Corriere: “Si sentiva costantemente in competizione. Voleva eccellere. L’impossibile era il suo elemento. Nella tradizione musulmana c’è il racconto del viaggio di Maometto in Paradiso. Per la verità esistono resoconti, commenti e, dagli anni sessanta del XIII secolo, traduzioni in latino e italiano. Lo spagnolo Miguel Asin Palacios, studioso della lingua e della cultura araba, in un saggio pubblicato nel 1919 sosteneva la tesi secondo cui Dante avrebbe conosciuto e usato il vecchio testo arabo. Quasi tutti i dantisti lo consideravano un incolto parto della fantasia. Vedevano infatti messa in dubbio l’unicità del loro eroe. Tuttavia si farebbe un torto a Dante, sottovalutandone lo spirito competitivo. Così come ha fatto apparire vecchia la poesia provenzale, allo stesso modo potrebbe aver sognato di surclassare l’ascensione musulmana con la sua versione cristiana.”

COMMENTO FINALE

Non c’è traduzione che possa restituire tutta la malignità che trasuda dalle mille allusioni che Widmann ha sparso qua e là nel suo astuto articolo, e basterebbe leggere le reazioni indignate degli stessi lettori tedeschi sotto l’articolo originale. Nella ironica reazione di Monaldi & Sorti su Repubblica, i sotterfugi di Widmann venivano ben colti e sintetizzati: “Peccato che il commentatore della Rundschau non osi chiarire; non esce dal suo giochino di allusioni malevole e rimandi fuorvianti.”

Non sorvola invece la Ascarelli, che senza mezzi termini esprime il suo giudizio sui sotterfugi linguistici e stilistici di Widmann: “Dante è per Widmann un plagiaro, incapace di creare (dalla lingua italiana, fino al tema del mistico viaggio che sarebbe stato trafugato alla letteratura araba), un uomo ambizioso, opportunista, senza sogni e insensibile al miracolo: solo un io ipertrofico rintanato in una “Bürolandschaft” una scialba natura per uffici e impiegatucci.”
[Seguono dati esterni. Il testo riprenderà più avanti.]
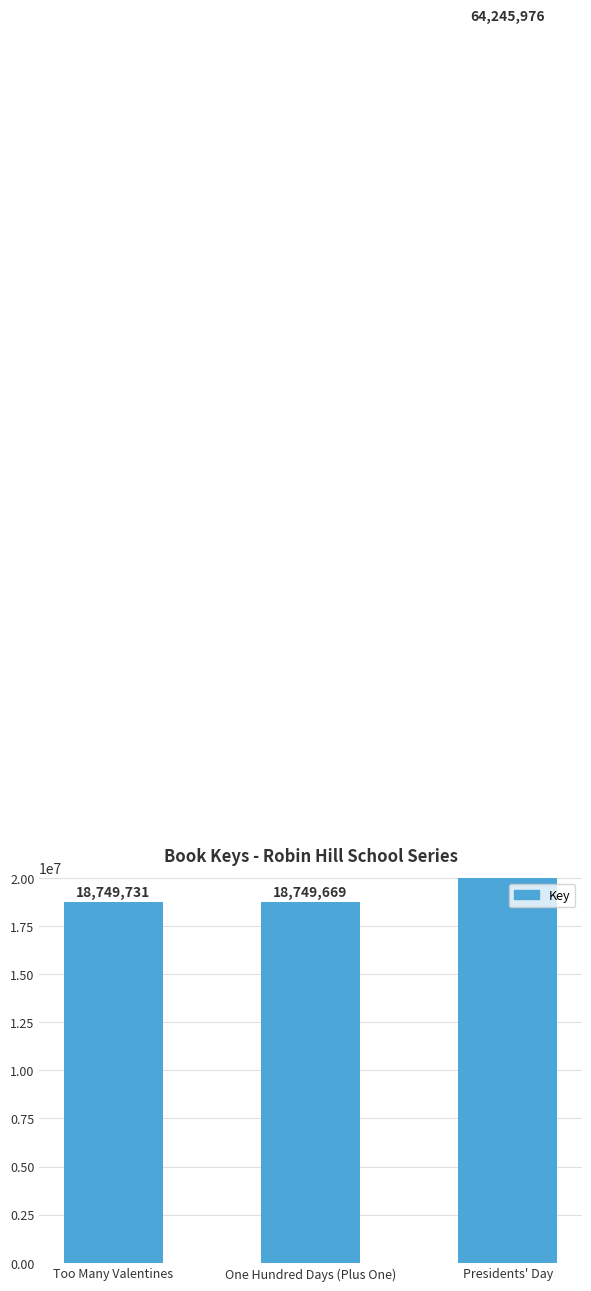

What value does the data have at Presidents' Day?

64245976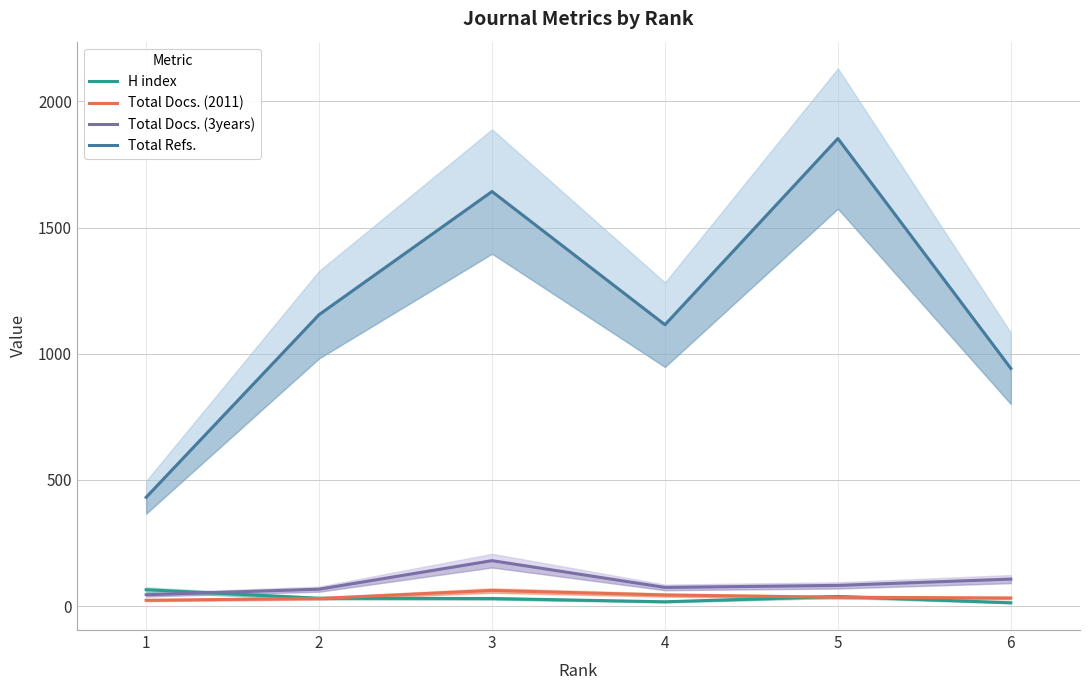

How many data points in Total Docs. (3years) are less than 82?

3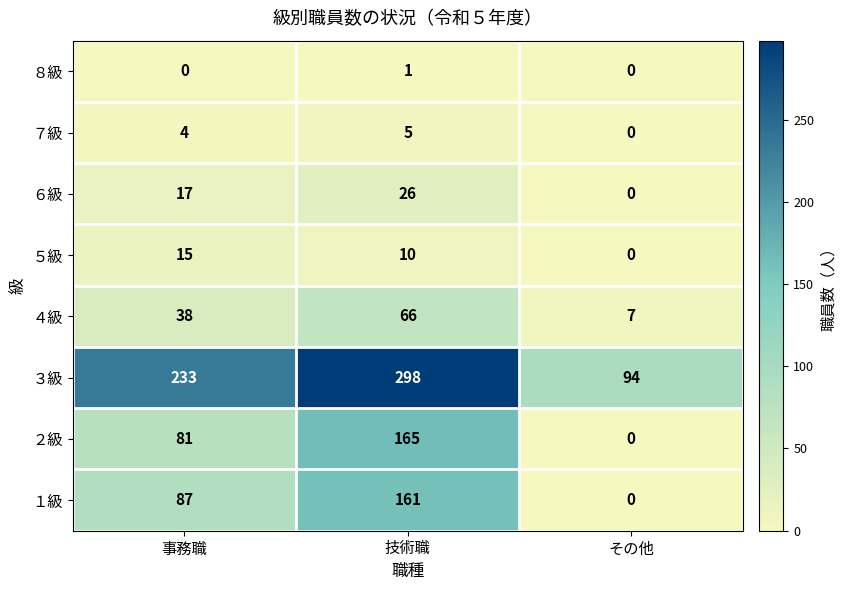

Reading right to left, extract all data points from this chart.

８級: その他=0	技術職=1	事務職=0
７級: その他=0	技術職=5	事務職=4
６級: その他=0	技術職=26	事務職=17
５級: その他=0	技術職=10	事務職=15
４級: その他=7	技術職=66	事務職=38
３級: その他=94	技術職=298	事務職=233
２級: その他=0	技術職=165	事務職=81
１級: その他=0	技術職=161	事務職=87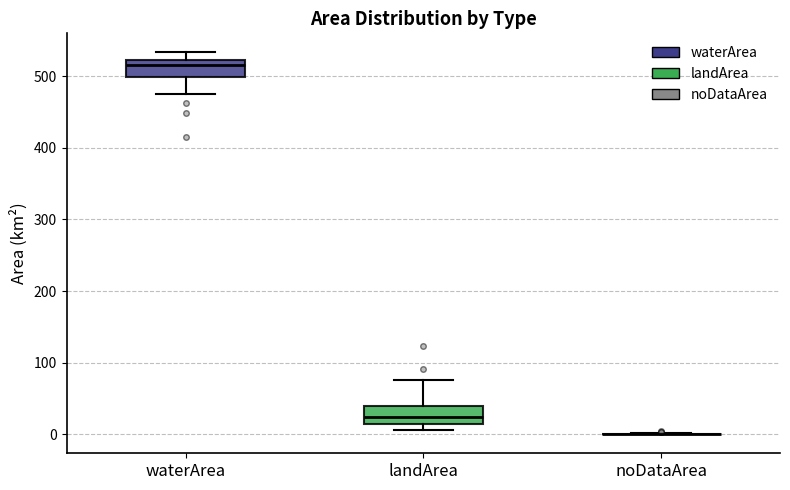

Reading left to right, read every box against the y-axis: the position of its median line, the range the box covers, and the ends of its whiskers. The values are not printed on the chart, so give them approximately, as read against the axis.

waterArea: median 520 (just below the box's upper edge), box 500 to 520, whiskers 480 to 530
landArea: median 20, box 10 to 40, whiskers 10 (just below the box's lower edge) to 80
noDataArea: box collapsed to a line at 0, whiskers 0 to 0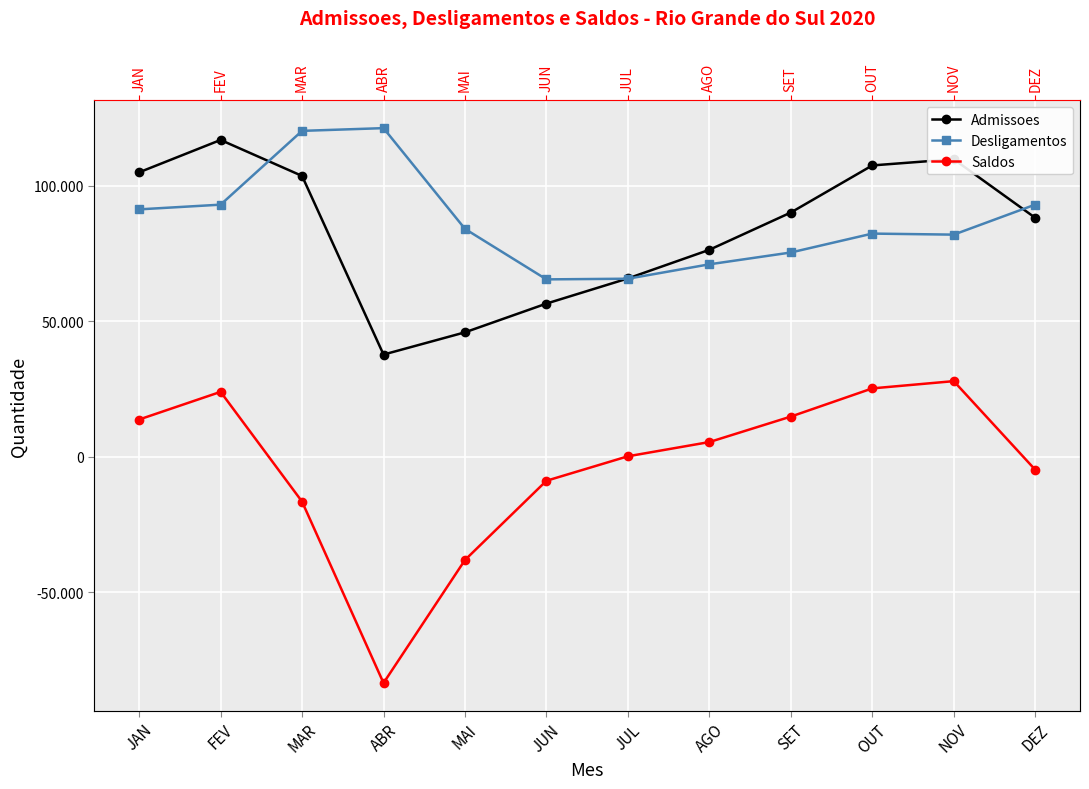

What is the highest value of the Saldos series?

27827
Ci fermiamo qua, anche se troppo ancora ci sarebbe da dire.

La traduzione pubblicata sul Corriere, come si è visto, è una grossa, e quanto mai inquietante, operazione di manipolazione della verità. Resta da chiedersi: perché? Solo per difendere il lontano Widmann e concedere a Saviano l’ennesima ribalta? O c’è dell’altro? E, se c’è altro, dove dobbiamo cercarlo?

Confortante è che l’operazione Saviano-Corriere è miseramente fallita: i media non l’hanno ripresa, e nei giorni seguenti il dibattito è proseguito indisturbato, come ad esempio a RadioRai Zapping e sul Guardian.

Saviano, forse, di fronte al clamoroso autogol (difende uno che usa tecniche di diffamazione antisemite) desisterà. Ma non ci meraviglieremmo se, con sovrano sprezzo del ridicolo, in questo anno di celebrazioni dantesche ce lo ritroveremo all’improvviso a tentare una seconda sortita, sparando cavolate su Dante da qualche altra parte.